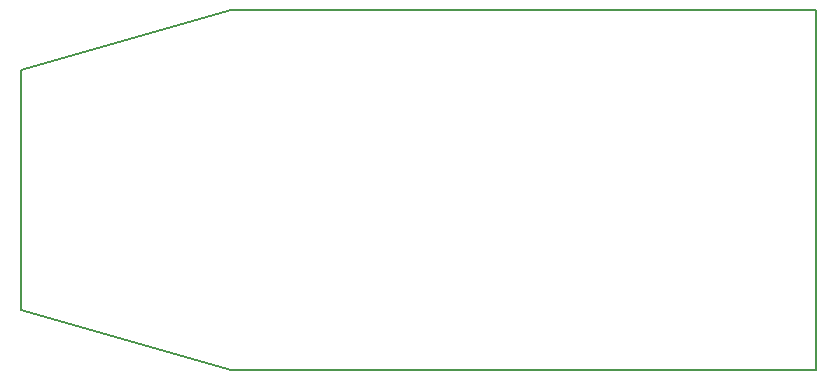
<source format=gbr>
G04 DipTrace 2.4.0.2*
%INBoardOutline.gbr*%
%MOIN*%
%ADD11C,0.0055*%
%FSLAX44Y44*%
G04*
G70*
G90*
G75*
G01*
%LNBoardOutline*%
%LPD*%
X3940Y5940D2*
D11*
Y13940D1*
X10940Y15940D1*
X30440D1*
Y3940D1*
X10940D1*
X3940Y5940D1*
M02*

</source>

════════════════

» REQUIREMENT:
Leaving out only the pictures, reproduce the listing exactly.

» RESPONSE TO THE EXERCISE:
<source format=gbr>
G04 DipTrace 2.4.0.2*
%INBoardOutline.gbr*%
%MOIN*%
%ADD11C,0.0055*%
%FSLAX44Y44*%
G04*
G70*
G90*
G75*
G01*
%LNBoardOutline*%
%LPD*%
X3940Y5940D2*
D11*
Y13940D1*
X10940Y15940D1*
X30440D1*
Y3940D1*
X10940D1*
X3940Y5940D1*
M02*

</source>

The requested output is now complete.